AI Being Recognised by Large Companies
One significant difference between crypto and AI is who is championing the charge. The majority of the excitement around crypto was pushed by small startups and emerging techpreneurs.
The majority of AI champions however are established tech companies like Microsoft and Google.
Just because tech giants are pursuing AI products does not mean they are safe from a bubble bursting. But, there is some cause for us to believe that these projects will be run better than crypto projects.
The main reason for this is that while small startups are able to innovate, they often lack industry or technical expertise that can help them manage crises that emerge.
Established businesses are also less likely to sign their name to projects that they do not believe in their long term viability. So if Microsoft is putting 10 billion towards a new AI project, then you know that they believe in the viability of the project.
This in itself does not mean that AI is going to be massively viable. Of course there have been a number of significant players in the tech space that tied themselves to crypto before its bubble popped, but it is an important detail to make note of.
Fundamentally, a larger concern for crypto proponents, that AI does not share, are the number of unsavoury elements involved in crypto.
Firstly there’s the fact that crypto is often tied to illicit trade. One of the benefits of crypto is unregulated and unmonitored movement of money. While this element of financial freedom can be a good thing, it also allows bad actors to benefit.
For example, hackers will often demand ransom in bitcoin or another crypto, because it is untraceable.
Within that same point, the deregulated nature of crypto also makes it unsafe. If your account is hacked, and you lose your crypto portfolio, there is very little that can be done to get your money back.
There’s also the fact that a lot of dubious entities got involved in crypto “pump and dumps”. The goal of this is to artificially inflate the value of a speculative asset by getting excitement around the product, and then selling off your stake once it reaches its peak value.
People would also approach celebrities for endorsements, offering them money to post about a crypto project to their social media followers in order to drum up excitement.
A number of these issues is what created a cause for buyer hesitancy, beyond the already mentioned environmental concerns, which meant that crypto would likely have reached a point of stagnation within its markets even if the crash did not happen.
Not Everything Made by AI is Gold
Critics of the AI wave have a critical point. Not all AI products are created equal. During this time, a lot of charlatans will try to use AI as a selling point for a bogus product.

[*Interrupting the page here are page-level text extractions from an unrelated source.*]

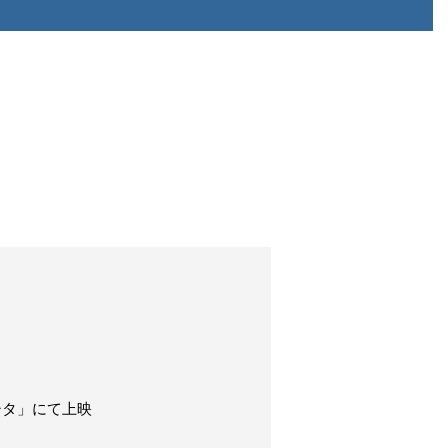
シタ」にて上映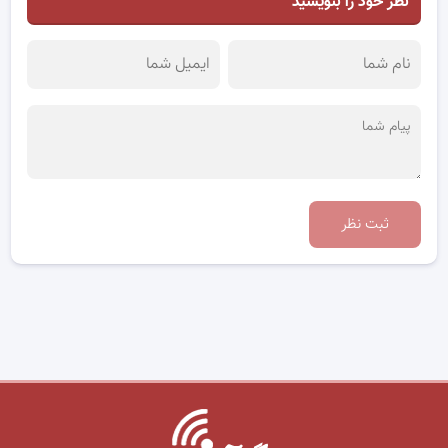
نظر خود را بنویسید
ثبت نظر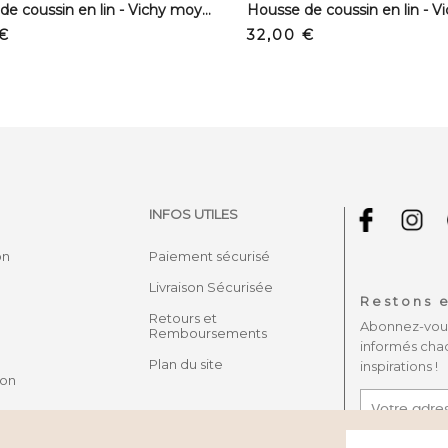
Housse de coussin en lin - Vichy moyen curcuma
Housse de coussin en lin - V
Prix
 €
32,00 €
INFOS UTILES
on
Paiement sécurisé
Livraison Sécurisée
Restons e
Retours et
Abonnez-vous 
Remboursements
informés cha
Plan du site
inspirations !
son
J'accepte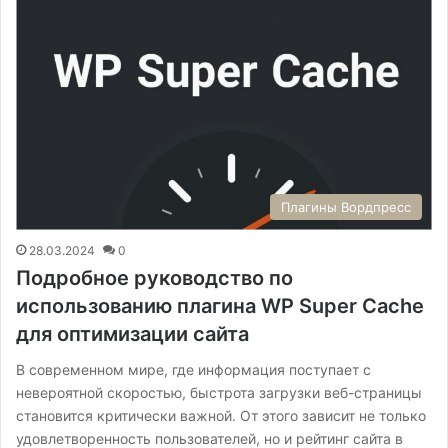
Плагины Вордпресс
28.03.2024
0
Подробное руководство по
использованию плагина WP Super Cache
для оптимизации сайта
В современном мире, где информация поступает с
невероятной скоростью, быстрота загрузки веб-страницы
становится критически важной. От этого зависит не только
удовлетворенность пользователей, но и рейтинг сайта в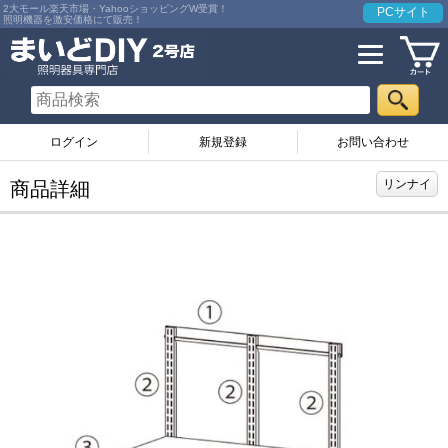
2大モール楽天市場・YahooショッピングW受賞！
PCサイト
照明機器を激安価格にて販売！
ログイン
お問い合わせ
リンナイ
商品詳細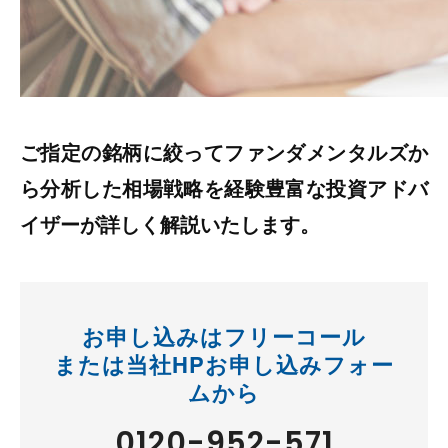
ご指定の銘柄に絞ってファンダメンタルズか
ら分析した相場戦略を経験豊富な投資アドバ
イザーが詳しく解説いたします。
お申し込みはフリーコール
または当社HPお申し込みフォー
ムから
0120-952-571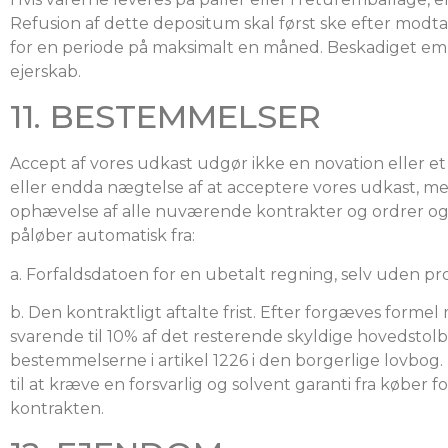
Refusion af dette depositum skal først ske efter modta
for en periode på maksimalt en måned. Beskadiget em
ejerskab.
11. BESTEMMELSER
Accept af vores udkast udgør ikke en novation eller et
eller endda nægtelse af at acceptere vores udkast, medf
ophævelse af alle nuværende kontrakter og ordrer og f
påløber automatisk fra:
a. Forfaldsdatoen for en ubetalt regning, selv uden pr
b. Den kontraktligt aftalte frist. Efter forgæves formel
svarende til 10% af det resterende skyldige hovedst
bestemmelserne i artikel 1226 i den borgerlige lovbog. 
til at kræve en forsvarlig og solvent garanti fra køber f
kontrakten.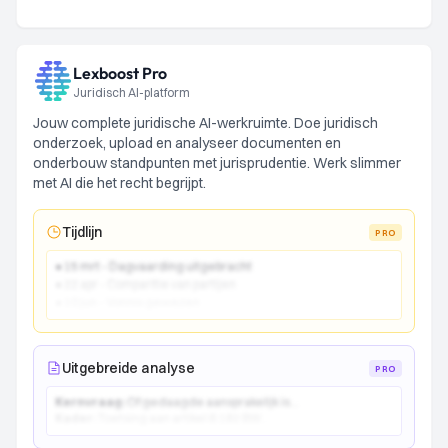
Lexboost Pro
Juridisch AI-platform
Jouw complete juridische AI-werkruimte. Doe juridisch
onderzoek, upload en analyseer documenten en
onderbouw standpunten met jurisprudentie. Werk slimmer
met AI die het recht begrijpt.
Tijdlijn
PRO
● 15 mrt - Dagvaarding uitgebracht
● 22 apr - Comparitie van partijen
● 10 jun - Vonnis gewezen
Uitgebreide analyse
PRO
Kernvraag:
Of gedaagde aansprakelijk is...
Kader:
Toetsing aan artikel 6:162 BW...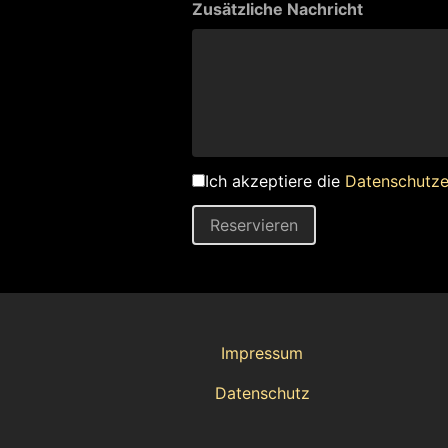
Zusätzliche Nachricht
Ich akzeptiere die
Datenschutze
Reservieren
Impressum
Datenschutz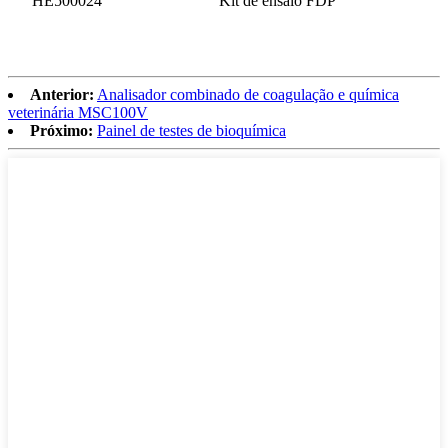
HE500024
Kit de ensaio FDP
Anterior:
Analisador combinado de coagulação e química
veterinária MSC100V
Próximo:
Painel de testes de bioquímica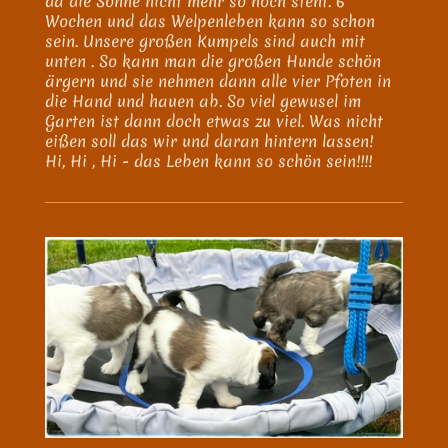
da die Sonne nicht mehr so hoch steht. 6
Wochen und das Welpenleben kann so schon
sein. Unsere großen Kumpels sind auch mit
unten . So kann man die großen Hunde schön
ärgern und sie nehmen dann alle vier Pfoten in
die Hand und hauen ab. So viel gewusel im
Garten ist dann doch etwas zu viel. Was nicht
eißen soll das wir und daran hintern lassen!
Hi, Hi , Hi - das Leben kann so schön sein!!!!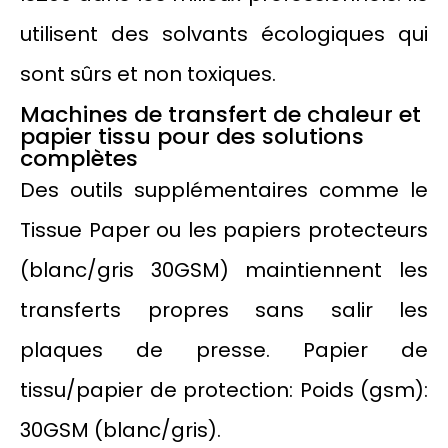
utilisent des solvants écologiques qui
sont sûrs et non toxiques.
Machines de transfert de chaleur et
papier tissu pour des solutions
complètes
Des outils supplémentaires comme le
Tissue Paper ou les papiers protecteurs
(blanc/gris 30GSM) maintiennent les
transferts propres sans salir les
plaques de presse. Papier de
tissu/papier de protection: Poids (gsm):
30GSM (blanc/gris).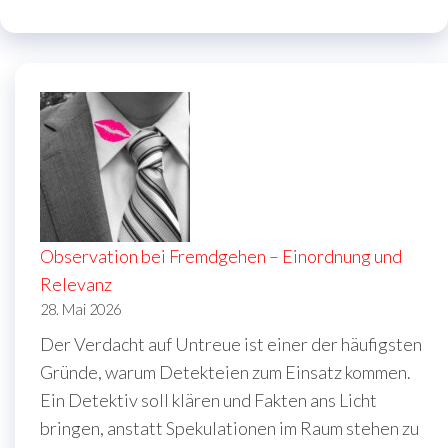
Observation bei Fremdgehen – Einordnung und
Relevanz
28. Mai 2026
Der Verdacht auf Untreue ist einer der häufigsten
Gründe, warum Detekteien zum Einsatz kommen.
Ein Detektiv soll klären und Fakten ans Licht
bringen, anstatt Spekulationen im Raum stehen zu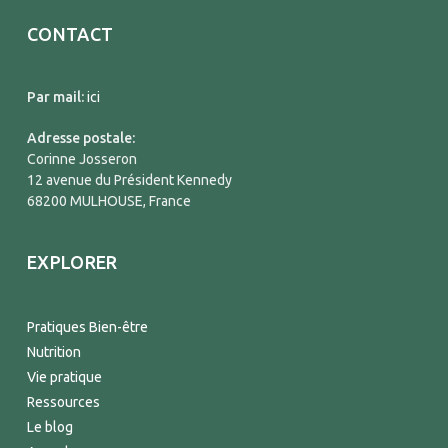
CONTACT
Par mail:
ici
Adresse postale:
Corinne Josseron
12 avenue du Président Kennedy
68200 MULHOUSE, France
EXPLORER
Pratiques Bien-être
Nutrition
Vie pratique
Ressources
Le blog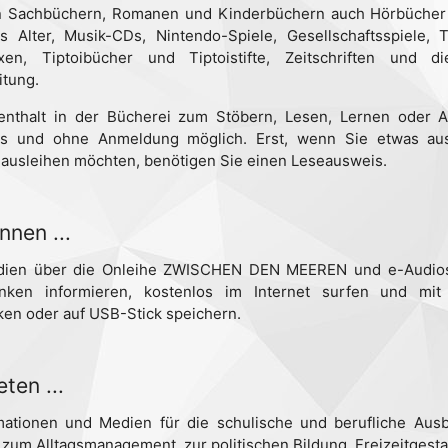
en Sachbüchern, Romanen und Kinderbüchern auch Hörbüche
es Alter, Musik-CDs, Nintendo-Spiele, Gesellschaftsspiele, 
xen, Tiptoibücher und Tiptoistifte, Zeitschriften und di
itung.
enthalt in der Bücherei zum Stöbern, Lesen, Lernen oder Ar
os und ohne Anmeldung möglich. Erst, wenn Sie etwas a
 ausleihen möchten, benötigen Sie einen Leseausweis.
nnen ...
edien über die Onleihe ZWISCHEN DEN MEEREN und e-Audios 
nken informieren, kostenlos im Internet surfen und mit
en oder auf USB-Stick speichern.
eten ...
ormationen und Medien für die schulische und berufliche Aus
 zum Alltagsmanagement, zur politischen Bildung, Freizeitgest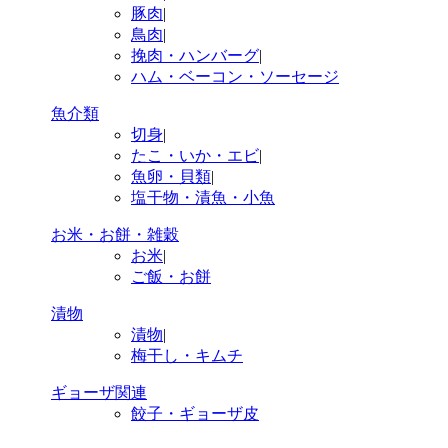
豚肉
|
鳥肉
|
挽肉・ハンバーグ
|
ハム・ベーコン・ソーセージ
魚介類
切身
|
たこ・いか・エビ
|
魚卵・貝類
|
塩干物・漬魚・小魚
お米・お餅・雑穀
お米
|
ご飯・お餅
漬物
漬物
|
梅干し・キムチ
ギョーザ関連
餃子・ギョーザ皮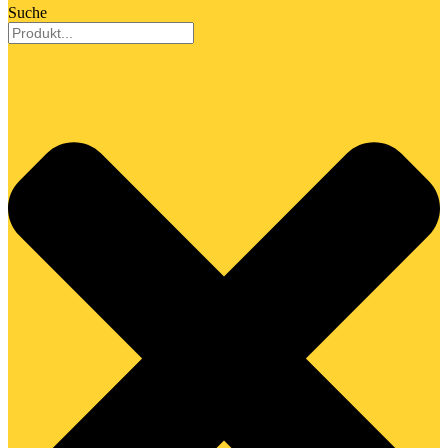
Suche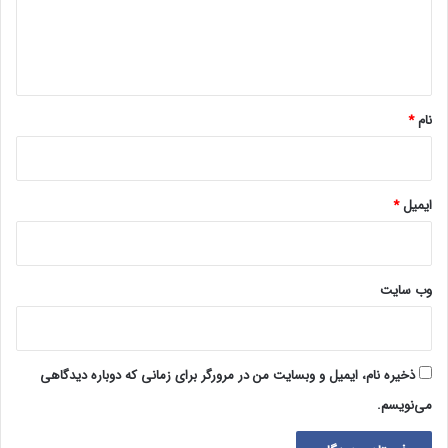
ا
ه
*
نام
*
ایمیل
*
وب‌ سایت
ذخیره نام، ایمیل و وبسایت من در مرورگر برای زمانی که دوباره دیدگاهی
می‌نویسم.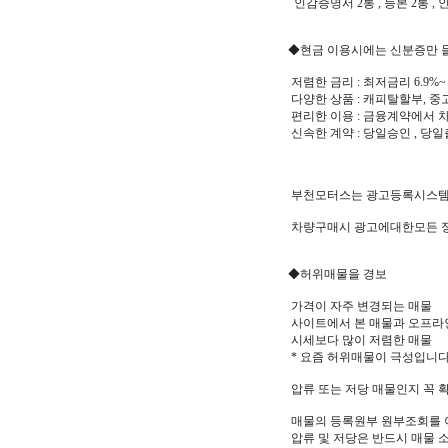
인감증명서 2통 , 등본 2통 ,
◆현금 이용시에는 신분증만 들
저렴한 금리 : 최저금리 6.9%~
다양한 상품 : 캐피탈할부, 
편리한 이용 : 금융계약에서
신속한 계약 : 당일승인 , 당
부천모터스는 광고등록시스템을
차량구매시 광고에대한모든 정
◆허위매물을 경보
가격이 자주 변경되는 매물
사이트에서 본 매물과 오프라
시세보다 많이 저렴한 매물
* 요즘 허위매물이 극성입니
압류 또는 저당 매물인지 꼭 
매물의 등록원부 원부조회를 이
압류 및 저당은 반드시 매물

People will try to take advantage of the public’s excitement and lack of understanding to try and get money. That’s why it is critical that before you invest in an AI project, you make sure you understand AI and its limitations.
It’s always important to remember, if something sounds too good to be true, then it probably is.
Is the Artificial Intelligence Gold Rush the Next Crypto Bubble? Here’s What You Need to Know!
Before the announcement by the US Federal Reserve, crypto was at an all-time high but began to suffer massively. Since then, the wider public has lost interest in cryptocurrencies and has begun to look towards Artificial Intelligence as the new exciting wave within tech.
AI’s focus on ethics and the fact that established businesses are championing it, help to make it more stable than crypto.
Additionally, crypto’s problems such as being tied to illicit trade, unsafe, and having a lot of dubious entities involved, has created a cause for buyer hesitancy beyond its bubble popping.
This does not mean that all crypto projects are bad, in fact most that have managed to survive the crypto collapse have done so because they provide some inherent value.
Nor is every AI project worth spending time and money on. As always, it’s important to make sure you are aware of the pitfalls and promise of a project before you invest.
But ultimately, it is unlikely that AI will see a dramatic bubble pop in the same way crypto has, for many reasons including the ones we’ve listed above.